In June 2022, LGROW and EPA organized three day-long workshops with partner organizations in the Indian Mill and Mill Creeks, Plaster Creek, and Buck Creek sub-watersheds. These workshops gathered input on community concerns around resilience and actions that could improve resilience. The workshops used activities and materials from EPA’s Equitable Resilience Builder tool. The Equitable Resilience Builder is a tool to support community resilience planning. It provides resources, guides and activities for participatory activities such as storytelling, mapping, indicator assessment, and action planning. It follows guiding principles such as building community relationships and trust, using local data and knowledge, recognizing trauma, facilitating action, providing accessibility for under-resourced communities, adapting to different users, and planning contexts.

The community engagement and resilience planning efforts are featured in a StoryMap created by the Urban Waters Learning Network, a nationwide peer-to-peer network of people and organizations working to conserve, restore and revitalize America’s urban waterways.

Workshop participants engaged in discussions highlighting hazards such as flooding, water quality, heat, and access to natural resources and the cascading impacts of these hazards, which often resulted in health issues. They emphasized prioritizing the needs of those most impacted, such as children, older adults, low-income households, and communities of color. Some specific actions included improving physical accessibility to natural areas, involving youth in active roles to enhance engagement and skills, leveraging trusted community information providers, mitigating extreme heat impacts, and directing resources to populations most affected by hazards and threats.

For LGROW, the workshops were a chance to engage more deeply with communities and better understand resilience and equity, which helped improve the Watershed Resilience Plan.

“The Grand River/Grand Rapids Urban Waters Federal Partnership works to protect, restore, and revitalize urban water sources, while pursing environmental justice in the Lower Grand River Watershed,” Robert Cloy II, an Urban Waters Ambassador to the Grand Valley Metro Council, said. “Engaging with community members throughout the watershed strengthens community resiliency helps create a vision that the waterways belong to everyone.”

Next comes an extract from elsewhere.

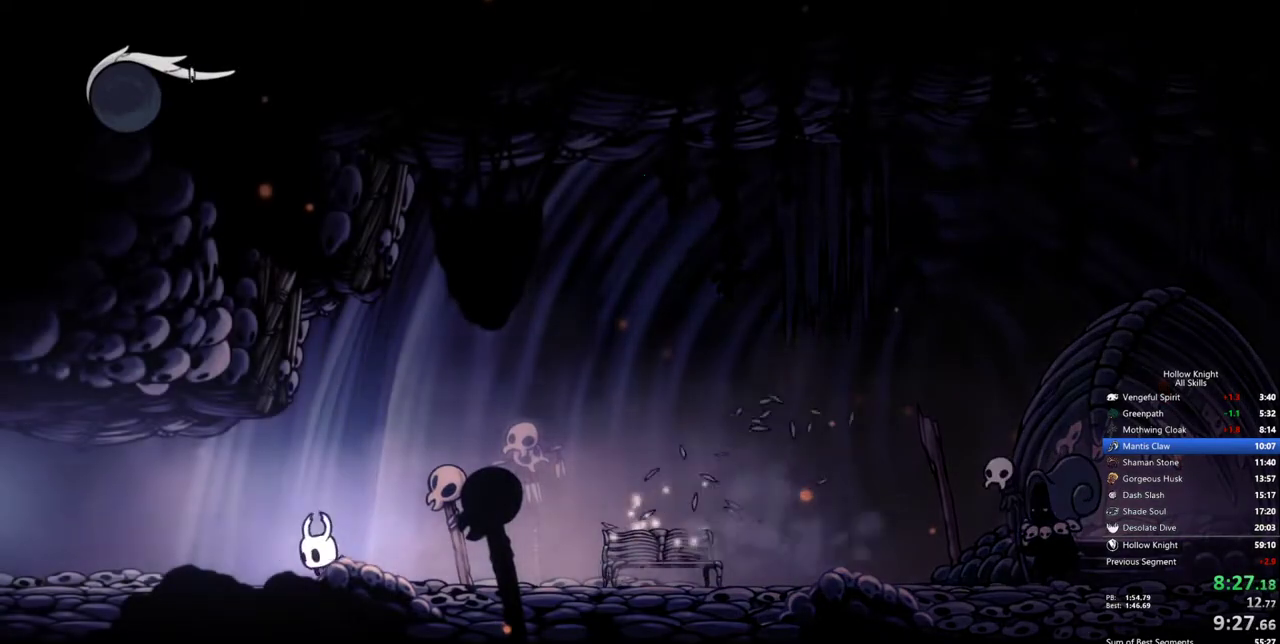
{"keys": ["left"], "events": []}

For EPA, the workshops and the partnership with LGROW provided critical input for research and development efforts around supporting equitable resilience planning in communities. Lessons learned about engaging community members, equity principles, workshop facilitation, and more helped develop the Equitable Resilience Builder.

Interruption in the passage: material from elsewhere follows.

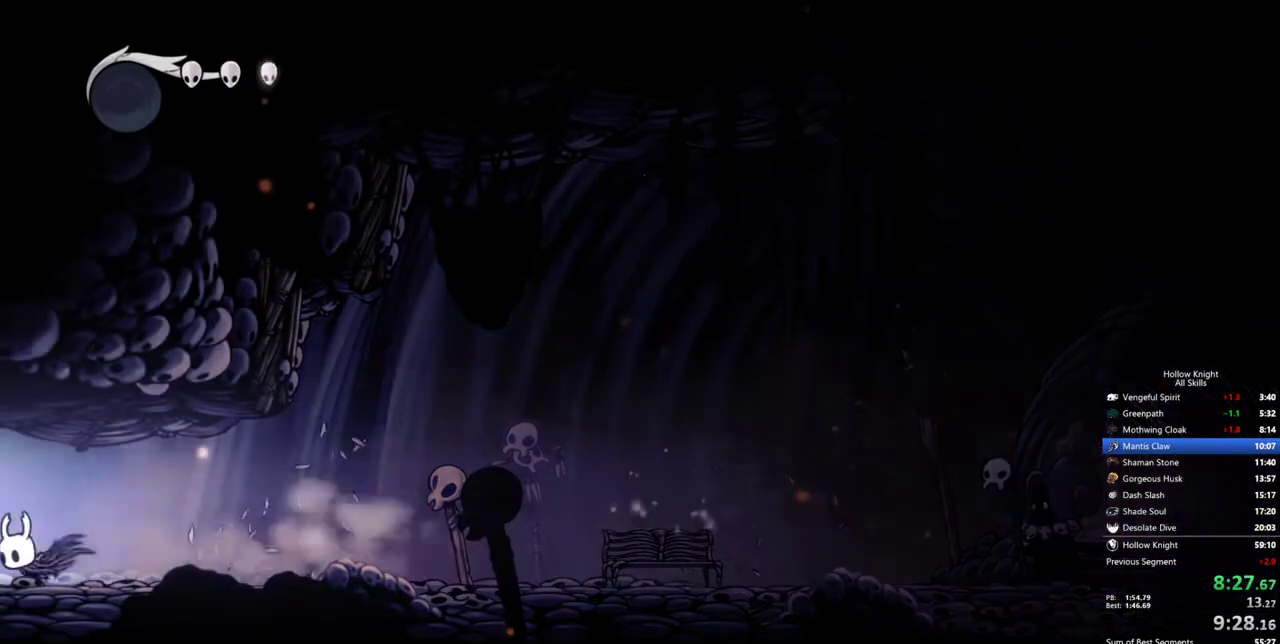
{"keys": ["left"], "events": []}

"These workshops led by LGROW, the Grand River/Grand Rapids Urban Waters Federal Partnership and EPA showcase the power of collaboration between local communities and federal agencies in fostering resilient and equitable communities," EPA researcher Emily Eisenhauer said. Eisenhauer was one of the team members who developed the Equitable Resilience Builder and assisted with the workshops. "We hope to continue these kinds of partnerships where we can strengthen all of our capacity for creating safe and healthy communities.”